■ **Records drawn from a dataset**
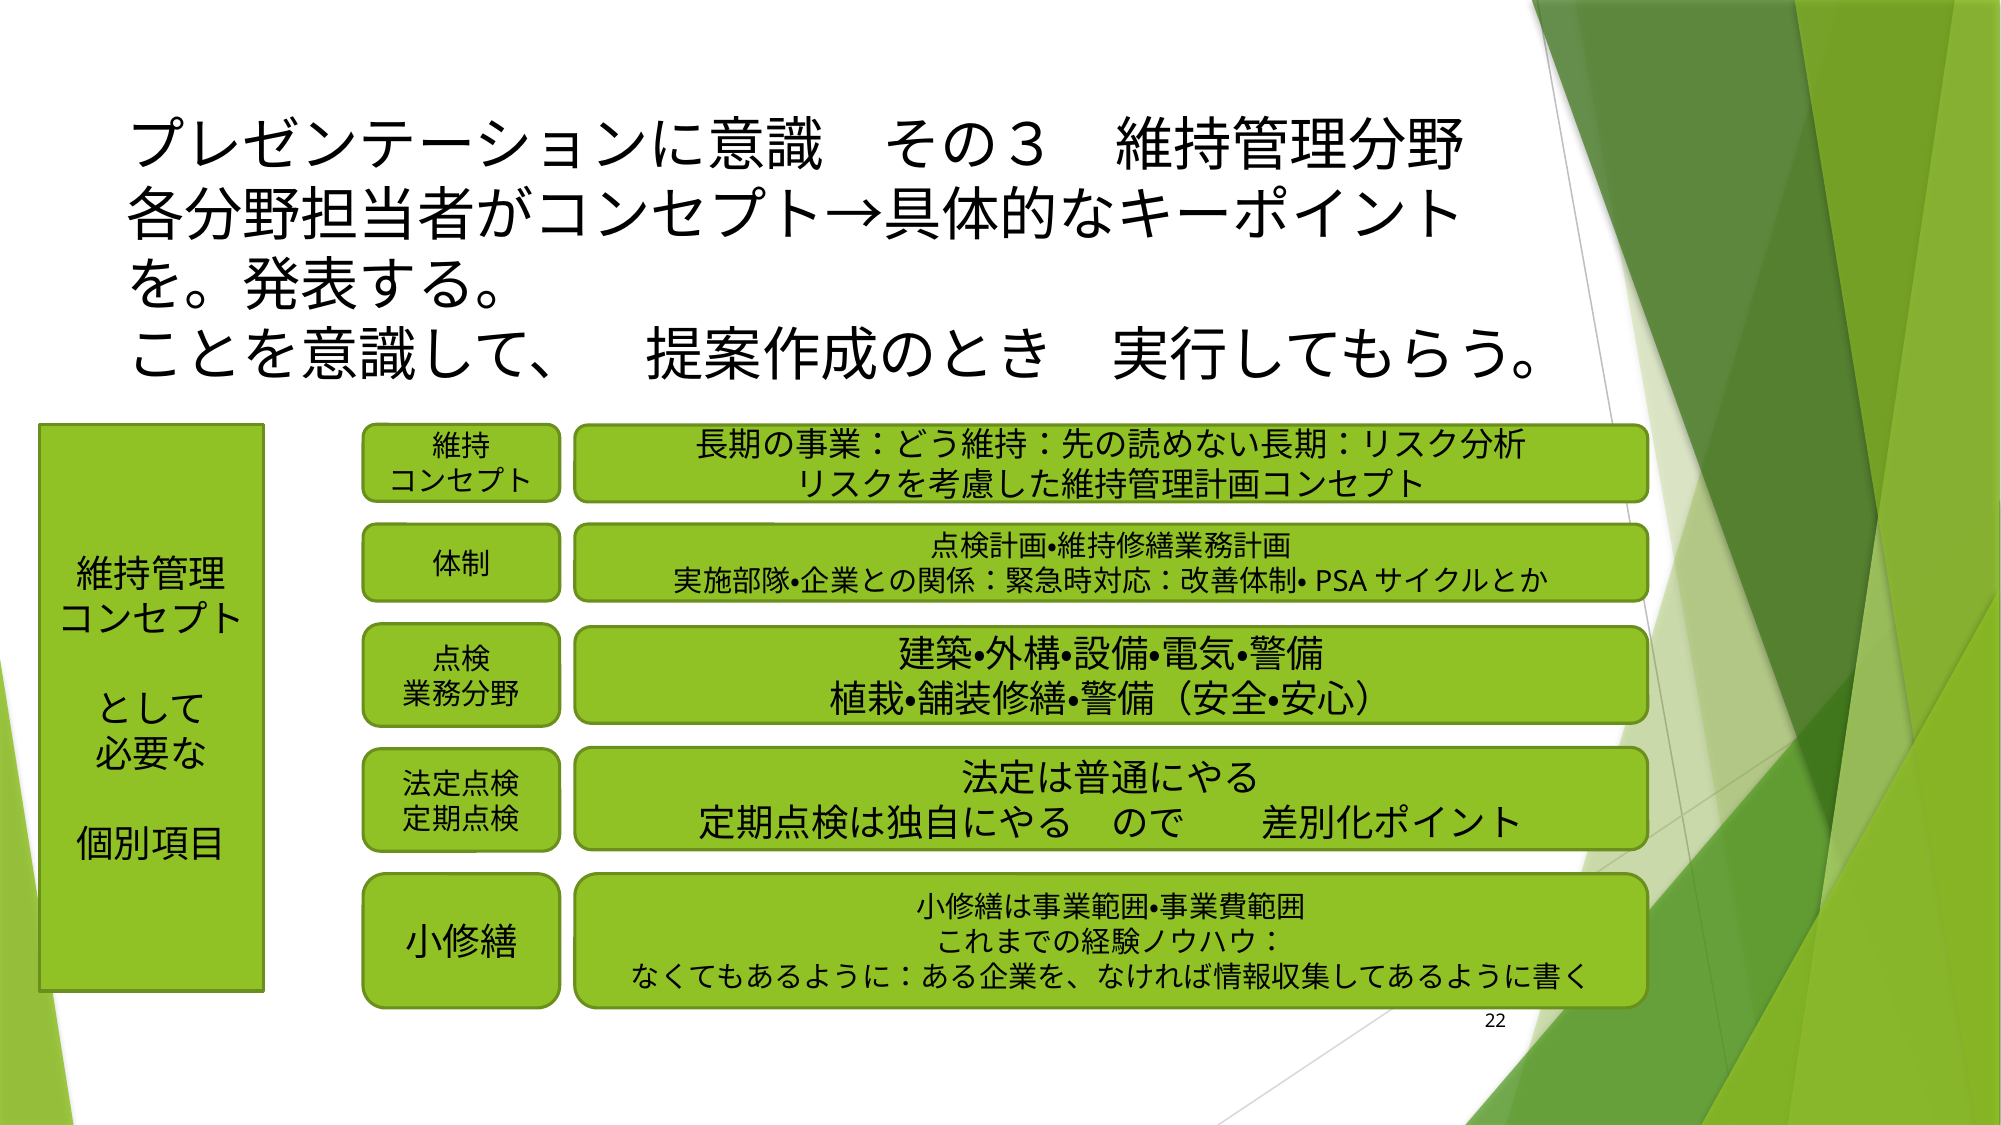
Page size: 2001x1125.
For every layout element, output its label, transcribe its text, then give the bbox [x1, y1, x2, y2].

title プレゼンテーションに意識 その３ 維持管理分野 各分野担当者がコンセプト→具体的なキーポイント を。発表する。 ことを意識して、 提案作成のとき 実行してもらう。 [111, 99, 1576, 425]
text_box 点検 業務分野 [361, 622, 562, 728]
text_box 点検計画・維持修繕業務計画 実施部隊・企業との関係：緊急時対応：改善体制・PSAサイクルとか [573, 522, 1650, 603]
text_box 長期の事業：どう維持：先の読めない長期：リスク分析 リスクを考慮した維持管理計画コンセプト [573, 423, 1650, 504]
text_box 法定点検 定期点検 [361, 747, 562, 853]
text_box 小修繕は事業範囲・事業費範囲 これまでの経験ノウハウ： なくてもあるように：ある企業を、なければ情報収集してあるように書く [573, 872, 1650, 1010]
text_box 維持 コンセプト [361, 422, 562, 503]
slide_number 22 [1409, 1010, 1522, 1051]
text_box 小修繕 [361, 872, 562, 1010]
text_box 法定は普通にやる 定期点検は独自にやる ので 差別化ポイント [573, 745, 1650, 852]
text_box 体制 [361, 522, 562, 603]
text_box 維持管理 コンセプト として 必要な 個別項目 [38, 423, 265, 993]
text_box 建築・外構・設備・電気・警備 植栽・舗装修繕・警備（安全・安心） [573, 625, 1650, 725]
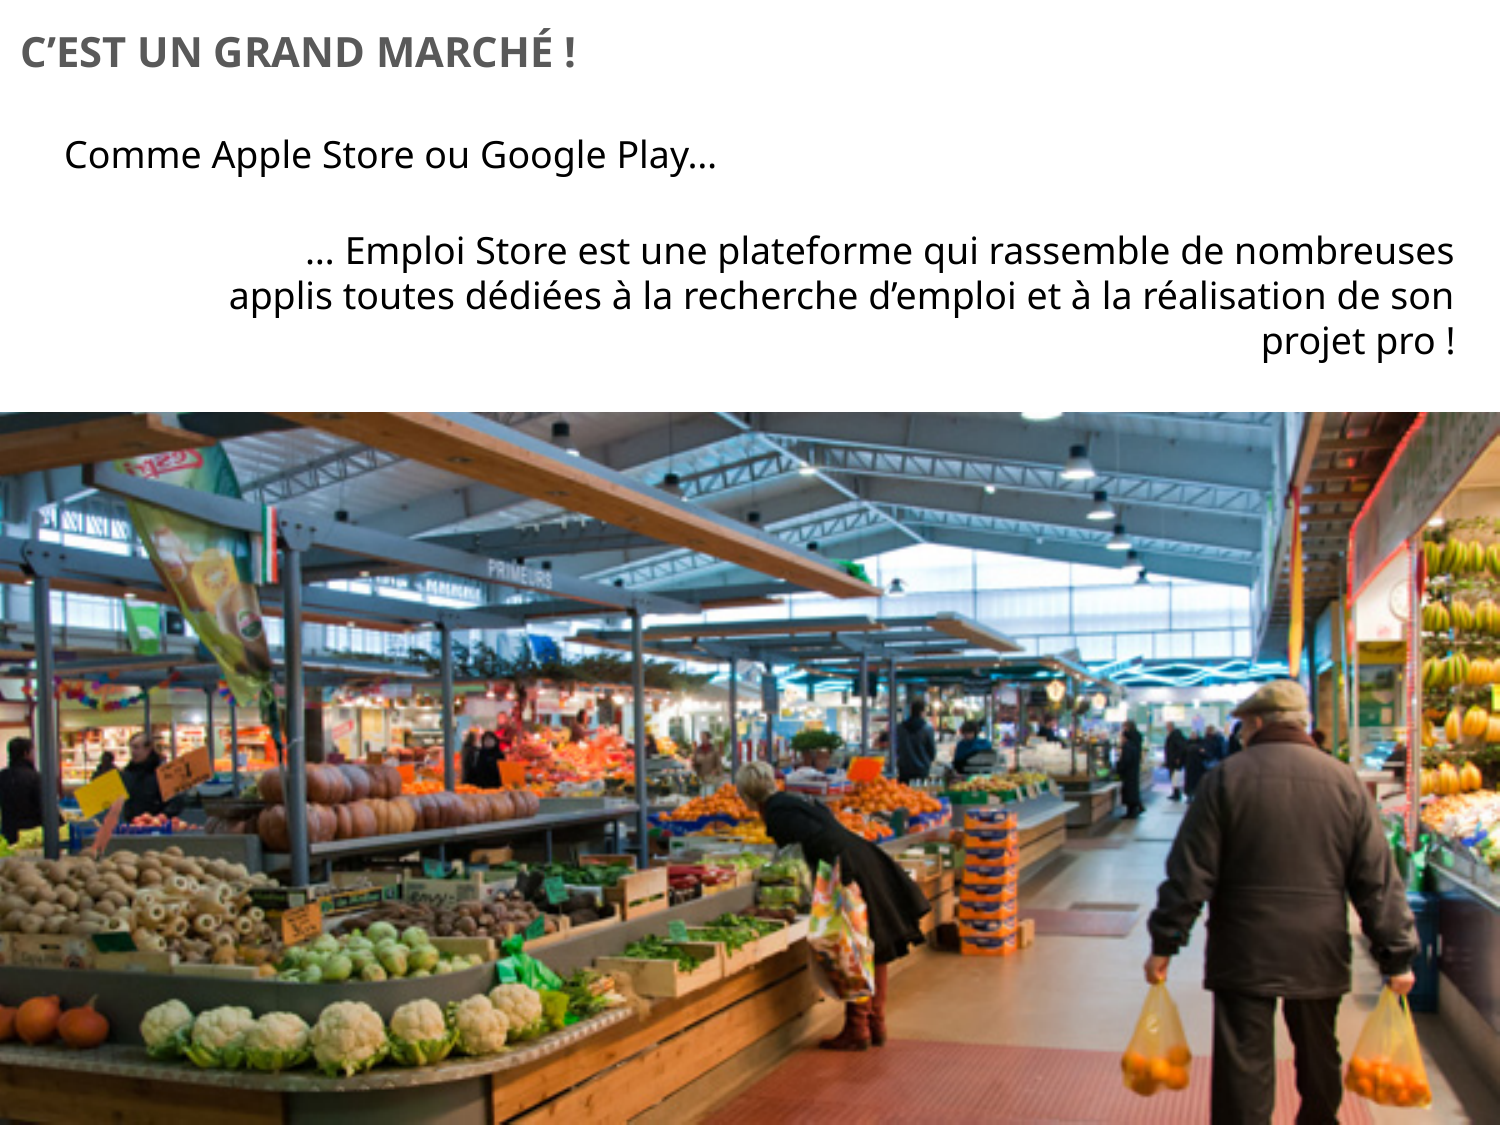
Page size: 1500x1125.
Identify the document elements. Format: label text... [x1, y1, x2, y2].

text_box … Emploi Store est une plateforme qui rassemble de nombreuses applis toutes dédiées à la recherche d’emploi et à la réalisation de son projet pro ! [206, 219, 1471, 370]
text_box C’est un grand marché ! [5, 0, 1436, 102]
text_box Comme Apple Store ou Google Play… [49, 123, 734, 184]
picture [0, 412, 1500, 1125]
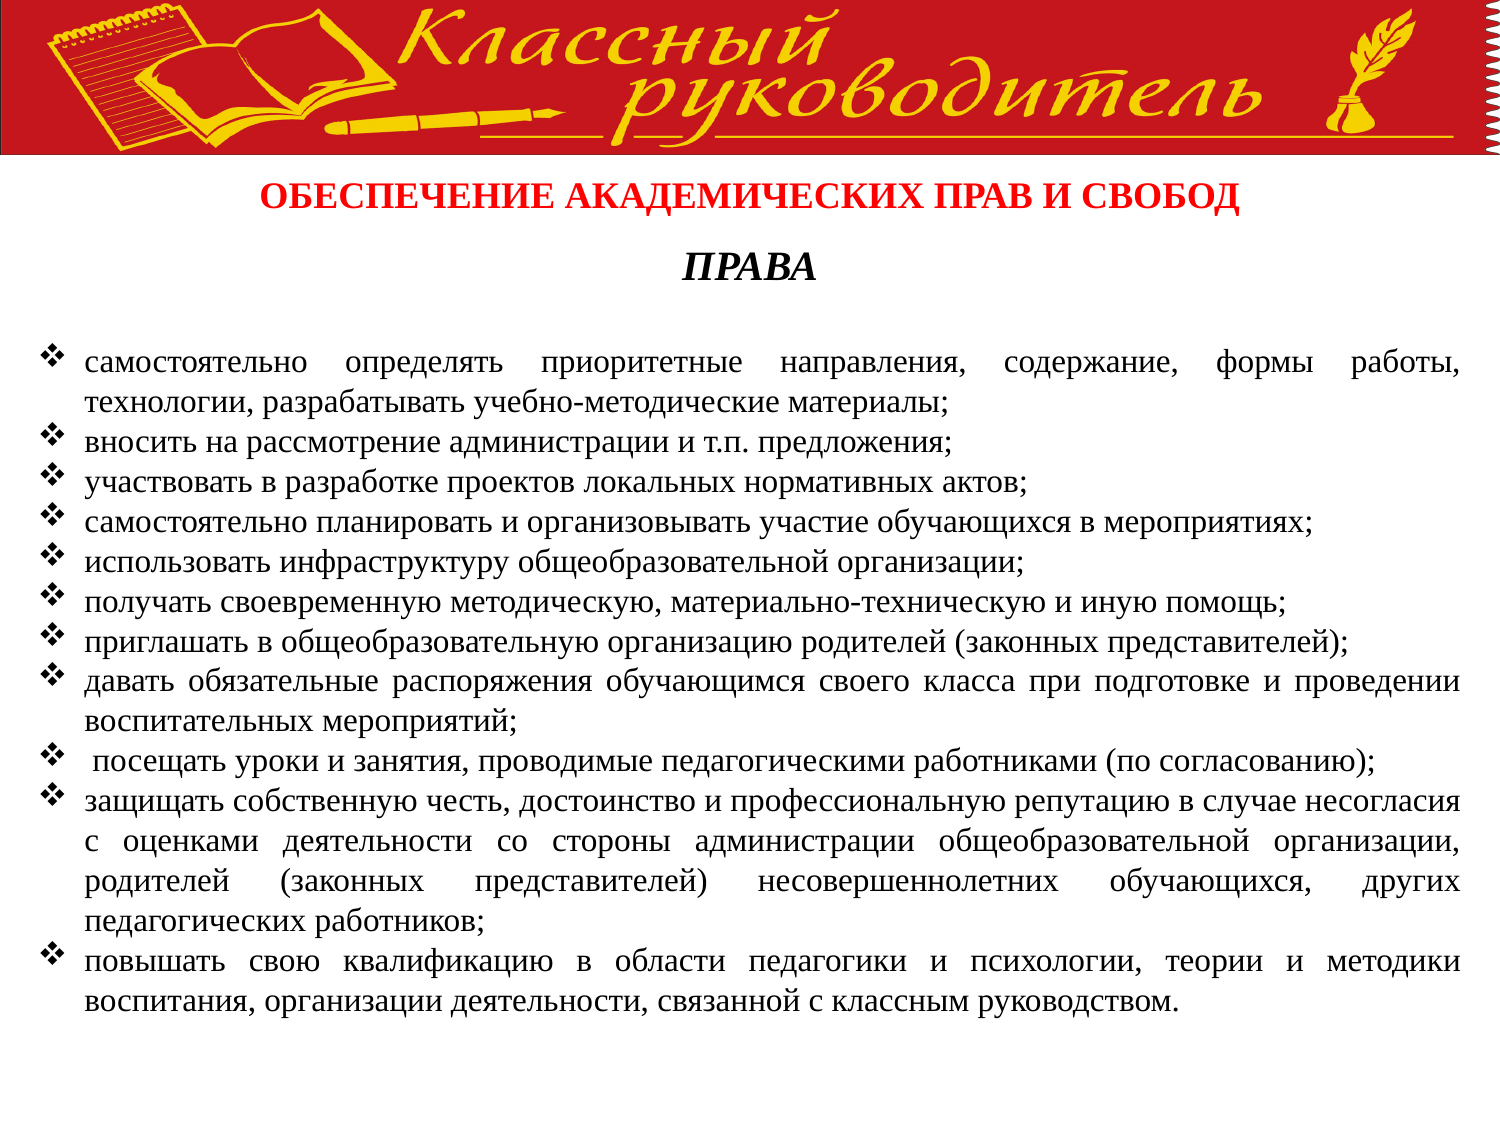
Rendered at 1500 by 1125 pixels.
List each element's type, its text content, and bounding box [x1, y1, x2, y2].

■ **TASK TO COMPLETE**
Leaving out every picture, repeat the records above exactly as they stand.

■ **RESPONSE BELOW**
Page size: 2001x1125.
For every layout element, output its label, transcribe its text, then give the bbox [x1, y1, x2, y2].

title プレゼンテーションに意識 その３ 維持管理分野 各分野担当者がコンセプト→具体的なキーポイント を。発表する。 ことを意識して、 提案作成のとき 実行してもらう。 [111, 99, 1576, 425]
text_box 点検 業務分野 [361, 622, 562, 728]
text_box 点検計画・維持修繕業務計画 実施部隊・企業との関係：緊急時対応：改善体制・PSAサイクルとか [573, 522, 1650, 603]
text_box 長期の事業：どう維持：先の読めない長期：リスク分析 リスクを考慮した維持管理計画コンセプト [573, 423, 1650, 504]
text_box 法定点検 定期点検 [361, 747, 562, 853]
text_box 小修繕は事業範囲・事業費範囲 これまでの経験ノウハウ： なくてもあるように：ある企業を、なければ情報収集してあるように書く [573, 872, 1650, 1010]
text_box 維持 コンセプト [361, 422, 562, 503]
slide_number 22 [1409, 1010, 1522, 1051]
text_box 小修繕 [361, 872, 562, 1010]
text_box 法定は普通にやる 定期点検は独自にやる ので 差別化ポイント [573, 745, 1650, 852]
text_box 体制 [361, 522, 562, 603]
text_box 維持管理 コンセプト として 必要な 個別項目 [38, 423, 265, 993]
text_box 建築・外構・設備・電気・警備 植栽・舗装修繕・警備（安全・安心） [573, 625, 1650, 725]
Page size: 1500x1125.
Identify the document elements. Format: label text... [x1, y1, x2, y2].

text_box … Emploi Store est une plateforme qui rassemble de nombreuses applis toutes dédiées à la recherche d’emploi et à la réalisation de son projet pro ! [206, 219, 1471, 370]
text_box C’est un grand marché ! [5, 0, 1436, 102]
text_box Comme Apple Store ou Google Play… [49, 123, 734, 184]
picture [0, 412, 1500, 1125]
Rendered at 1500 by 1125 pixels.
List each element's type, its text content, and bounding box [x1, y1, x2, y2].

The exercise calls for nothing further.